- _Задание_
Продолжите рассказ об одежде и требованиях этикета, начав сразу после его последнего предложения.

- _Фрагмент текста_
═══

Сейчас, поскольку необходимо соблюдать определенные правила этикета, приходится носить вещи, которые в нормальном состоянии я никогда бы не носил.
Например, смокинг.
Впрочем, смокинг я надевал один раз в жизни. Когда мы с Ельциным были на приеме у Клинтона, в Белом доме, в Вашингтоне. Борис Николаевич сказал, что нужно быть в смокинге. Я пришел в ужас, потому что такой одежды у меня, конечно, не было. Пришлось взять смокинг напрокат в магазине на Пенсильвания-авеню.
Вид у меня был душераздирающий.
Естественные для меня вещи, в которых мне всегда приятно, это джинсы и свободная майка. Когда есть возможность появляться в таком виде на работе, например, в субботу, я всегда этой возможностью пользуюсь.
Галстук, строгий костюм, наглаженные брюки и так да-лее — суровая необходимость. Раньше это меня сильно обременяло. Сейчас я уже привык, но кайфа от подобной ежедневной одежды не испытываю.

═══

- _Представленные данные_
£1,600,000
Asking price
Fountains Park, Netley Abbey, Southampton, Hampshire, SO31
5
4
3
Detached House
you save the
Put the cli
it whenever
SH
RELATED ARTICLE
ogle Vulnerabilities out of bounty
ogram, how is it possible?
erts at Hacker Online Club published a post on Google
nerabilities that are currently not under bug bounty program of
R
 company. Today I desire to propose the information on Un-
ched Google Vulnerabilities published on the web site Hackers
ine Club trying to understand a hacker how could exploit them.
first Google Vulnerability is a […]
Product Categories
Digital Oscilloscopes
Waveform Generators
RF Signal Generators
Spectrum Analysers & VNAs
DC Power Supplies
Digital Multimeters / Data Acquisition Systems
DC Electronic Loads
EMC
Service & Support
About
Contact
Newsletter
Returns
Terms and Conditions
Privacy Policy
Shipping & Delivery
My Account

═══

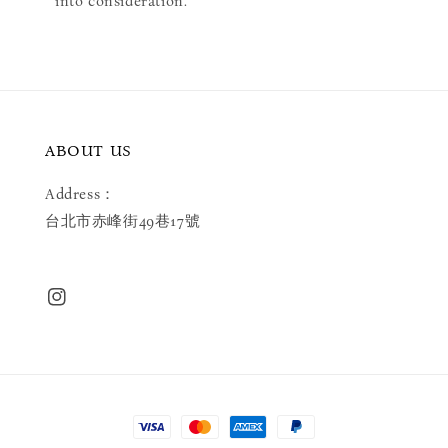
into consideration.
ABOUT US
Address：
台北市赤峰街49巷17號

═══

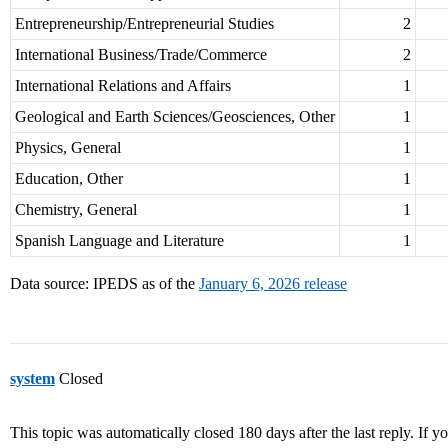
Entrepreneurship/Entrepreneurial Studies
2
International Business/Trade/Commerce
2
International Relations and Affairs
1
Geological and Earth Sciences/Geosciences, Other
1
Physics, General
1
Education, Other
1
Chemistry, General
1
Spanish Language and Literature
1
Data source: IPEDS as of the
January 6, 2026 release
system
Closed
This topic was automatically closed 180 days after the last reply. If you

═══

- _Поле ответа_
Есть другие вещи. Те, с которыми, как правило, связано ощущение дома. Сувениры, картины. У меня в доме есть несколько уникальных картин. Одна принадлежит Ирине Емелиной, совершенно фантастическая вещь, я ее называю скульптурой на холсте. Она очень радует глаз. Отдыхаешь, когда на нее смотришь
Есть картина Натальи Панковой, оптимистическая и жизнерадостная, «Букет роз».
Отдельная тема — собственная чашка. Моя чашка огромная, вмещает пол-литра. Периодически ее разбивают, как правило, дети, которые появляются в доме. Для меня это — крайнее неудобство и дискомфорт, особенно с утра, в самое тяжелое время суток. И потому нужна быстрая замена. Иначе… Ну, состояние, как у всех мужиков.
Еще я люблю, когда тарелки очень большие. Плоские и большие. Можно не задумываться, куда положить пищу.
Очень сильной привязанности к каким-то вещам у меня нет. Но привычка видеть ту или иную вещь, конечно, присутствует.
Раньше, когда занимался наукой, я очень привыкал к ручкам. Однажды потерял ручку в лесу. Искал ее три дня: настолько к ней привык, что просто не мог ничего делать без нее. Самое смешное, что я ее нашел. В лесу. Потом ее, кстати, стащили.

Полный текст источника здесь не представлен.